与胡天生缠斗那人虚晃一招,抽身便退,冲向旁边小巷。胡天生欲追,朱拉图低喝:“别追!走!”
他松开地上那人,与胡天生迅速拐入另一条岔路,疾步离开。身后传来警察的哨声和那个逃脱者的脚步声,但很快被江风和巷道的复杂地形掩盖。
两人一路疾行,专挑暗处,七拐八绕,确认甩掉了可能的追踪,才在一个偏僻的河涌边停下,微微喘息。
“殿下,您没事吧?”胡天生急问。
“没事。”朱拉图摆摆手,看着手中那把夺来的匕首。很普通的制式,但刀柄上缠着的防滑布,材质和缠法有些特别,不像是本地混混常用的。“那两个人,训练有素,配合默契,不是普通劫匪。是陈廉伯商团的人?还是日本人的‘菊机关’?”
“更像是专门派来试探,或者……绑人的。”胡天生心有余悸,“他们目标明确,就是想制住我们。幸好殿下身手了得。”
朱拉图将匕首收起:“看来,有人不想让我们在城里随意走动。尤其是靠近码头和某些敏感区域。”他望向远处天字码头隐约的轮廓,“孙中山的代表团,三日后就在那里上岸。”

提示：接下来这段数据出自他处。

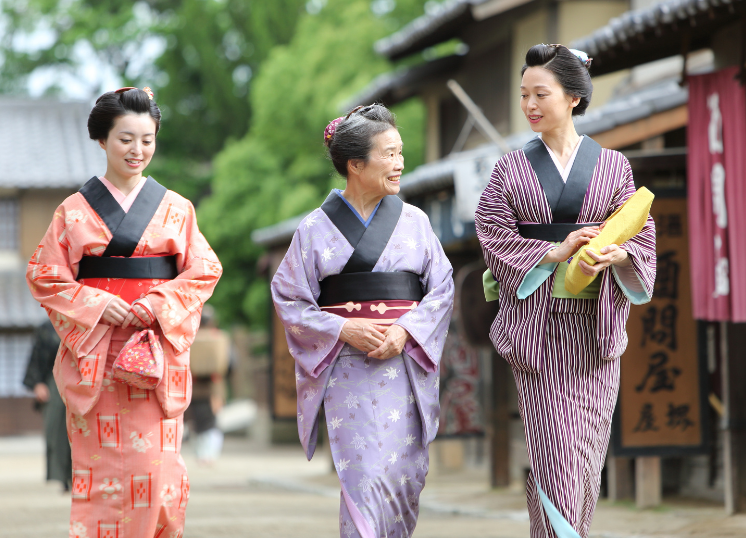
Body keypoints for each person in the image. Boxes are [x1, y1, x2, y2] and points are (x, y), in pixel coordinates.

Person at [475, 44, 656, 538]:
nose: (530, 105)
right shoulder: (509, 169)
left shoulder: (614, 165)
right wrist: (554, 253)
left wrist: (618, 255)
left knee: (584, 459)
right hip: (537, 331)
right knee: (555, 454)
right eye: (523, 95)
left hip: (596, 330)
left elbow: (639, 231)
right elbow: (491, 232)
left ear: (573, 97)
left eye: (541, 94)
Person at [26, 87, 222, 538]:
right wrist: (97, 303)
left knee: (160, 478)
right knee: (100, 482)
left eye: (147, 139)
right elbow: (44, 275)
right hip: (97, 356)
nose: (138, 150)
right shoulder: (72, 212)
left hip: (155, 354)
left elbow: (205, 269)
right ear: (102, 141)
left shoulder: (177, 209)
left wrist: (156, 303)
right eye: (125, 139)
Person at [271, 103, 454, 538]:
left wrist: (407, 330)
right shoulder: (314, 229)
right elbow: (289, 296)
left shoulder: (415, 221)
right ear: (356, 164)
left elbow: (442, 288)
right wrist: (341, 328)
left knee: (404, 479)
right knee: (365, 478)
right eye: (389, 153)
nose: (400, 163)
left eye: (400, 152)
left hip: (403, 365)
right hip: (349, 370)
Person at [23, 319, 72, 492]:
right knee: (57, 430)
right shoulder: (47, 327)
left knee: (81, 430)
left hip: (83, 379)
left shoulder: (86, 319)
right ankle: (63, 477)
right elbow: (37, 355)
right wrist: (38, 383)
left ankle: (81, 476)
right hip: (54, 382)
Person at [187, 304, 230, 463]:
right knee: (212, 422)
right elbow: (230, 364)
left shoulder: (188, 338)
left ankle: (200, 454)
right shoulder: (219, 337)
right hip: (214, 388)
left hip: (192, 386)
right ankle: (209, 455)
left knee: (194, 422)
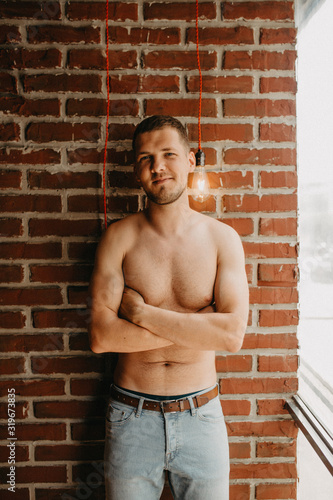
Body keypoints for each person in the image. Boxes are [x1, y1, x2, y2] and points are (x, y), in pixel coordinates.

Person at [89, 115, 249, 500]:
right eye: (145, 158)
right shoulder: (118, 238)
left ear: (192, 160)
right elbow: (101, 336)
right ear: (136, 170)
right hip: (131, 416)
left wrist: (143, 314)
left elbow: (230, 335)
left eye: (168, 154)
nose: (157, 166)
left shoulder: (222, 239)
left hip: (202, 416)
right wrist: (197, 325)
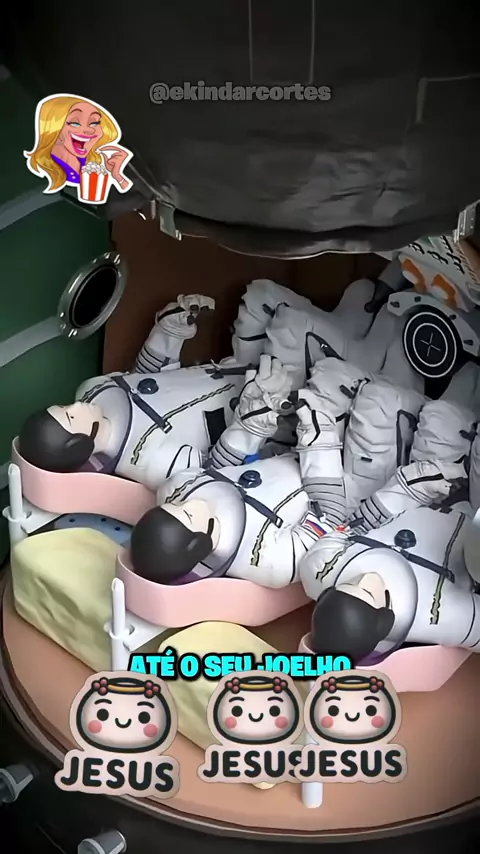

夜色更深,江风更寒。对岸沙面的灯火,在雾气中显得遥远而朦胧。而广州城阑珊的灯火下,杀机已如这无孔不入的寒风,悄然迫近。
“回去。”朱拉图转身,向来路走去,身影很快没入浓重的夜色中。
灯火阑珊处,并非温柔乡,而是更深的迷雾与陷阱。这上元之夜,注定无人能真正安享团圆。而更大的风暴,正在这看似平静的江面下,疯狂酝酿。